The sun doesn't always shine, the wind doesn't always blow, and it's costly to store either of those renewable sources. That's why most residential and commercial solar systems simply feed electricity back into the grid, rendering them useless if the wider grid fails. 

Finding an inexpensive and effective way to store that energy where it's collected would be a key step for renewable energy system. But storage systems are traditionally expensive and it's unclear whether businesses will be willing to pay the upfront cost for the long-term benefits of onsite storage.

“Time is money, but so are control and predictability," Peter Rive, SolarCity’s chief technology officer, said in a statement. "Our storage systems can give businesses the tools to address all three – delivering immediate savings, protection against escalating demand charges and optional, grid-independent backup power in case of outages.” 

Severe weather caused an estimated 670 widespread power outages between 2003 and 2012, according to the White House. Those outages cost the US economy an inflation-adjusted annual average of $18 billion to $33 billion, accounting for everything from damage to the grid to lost productivity.

What's more, utilities are increasingly charging businesses and other customers more for electricity during times when demand peaks. Onsite storage would help energy-intensive businesses avoid those costs.
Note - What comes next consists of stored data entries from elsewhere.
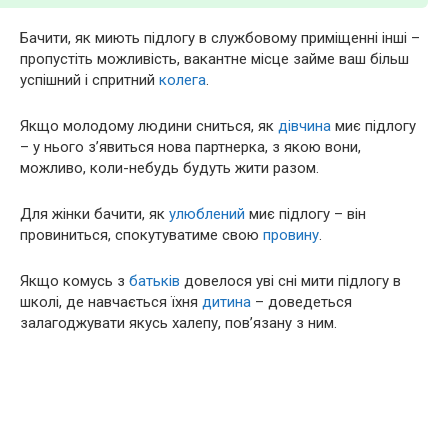
Бачити, як миють підлогу в службовому приміщенні інші –
пропустіть можливість, вакантне місце займе ваш більш
успішний і спритний
колега
.
Якщо молодому людини сниться, як
дівчина
миє підлогу
– у нього з’явиться нова партнерка, з якою вони,
можливо, коли-небудь будуть жити разом.
Для жінки бачити, як
улюблений
миє підлогу – він
провиниться, спокутуватиме свою
провину
.
Якщо комусь з
батьків
довелося уві сні мити підлогу в
школі, де навчається їхня
дитина
– доведеться
залагоджувати якусь халепу, пов’язану з ним.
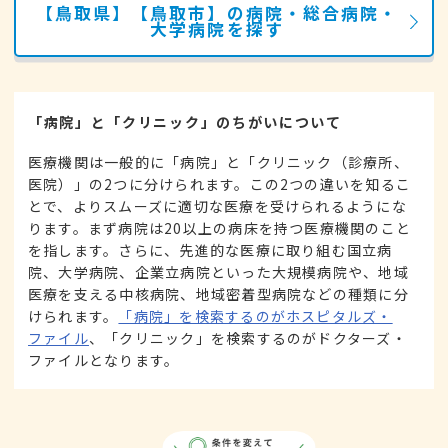
【鳥取県】【鳥取市】の病院・総合病院・
大学病院を探す
「病院」と「クリニック」のちがいについて
医療機関は一般的に「病院」と「クリニック（診療所、
医院）」の2つに分けられます。この2つの違いを知るこ
とで、よりスムーズに適切な医療を受けられるようにな
ります。まず病院は20以上の病床を持つ医療機関のこと
を指します。さらに、先進的な医療に取り組む国立病
院、大学病院、企業立病院といった大規模病院や、地域
医療を支える中核病院、地域密着型病院などの種類に分
けられます。
「病院」を検索するのがホスピタルズ・
ファイル
、「クリニック」を検索するのがドクターズ・
ファイルとなります。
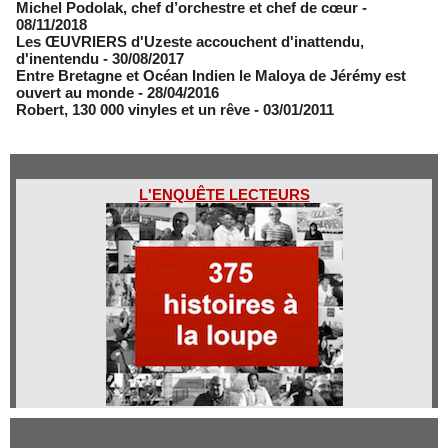
Michel Podolak, chef d’orchestre et chef de cœur
-
08/11/2018
Les ŒUVRIERS d'Uzeste accouchent d'inattendu,
d'inentendu
- 30/08/2017
Entre Bretagne et Océan Indien le Maloya de Jérémy est
ouvert au monde
- 28/04/2016
Robert, 130 000 vinyles et un rêve
- 03/01/2011
L'ENQUÊTE LECTEURS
A string of recent crash-induced battery fires in Tesla Motors electric cars may scare off some customers. Stationary batteries are much less vulnerable to accidents than those in motion, and investigations into the fires have yet to uncover any systemic flaws. But the incidents may make investors think twice about investing in complicated battery technology.

If the SolarCity-Tesla Motors collaboration works, it could mark a major step forward for an unglamorous and obscure, but vital technology. The two companies already are testing a storage system for home solar in California. The two companies overlap – Elon Musk, the chief executive of Tesla Motors, is SolarCity's chairman and a cousin to SolarCity Chief Executive Lyndon Rive.

The two are tapping into what many see as an emerging market. Worldwide sales of advanced batteries totaled $10.8 billion in 2012, according to a report released Thursday by Navigant Research, a Colorado-based energy consultancy.

“While traditional lead-acid batteries still reign in the automotive starter and uninterruptible power supply markets, each of the major new markets for batteries – automotive traction, stationary energy storage, consumer electronics, cordless power tools, medical systems, and defense systems – favors advanced batteries, which offer superior performance in the areas of cycle life and energy density,” Sam Jaffe, senior research analyst with Navigant Research, said in a statement.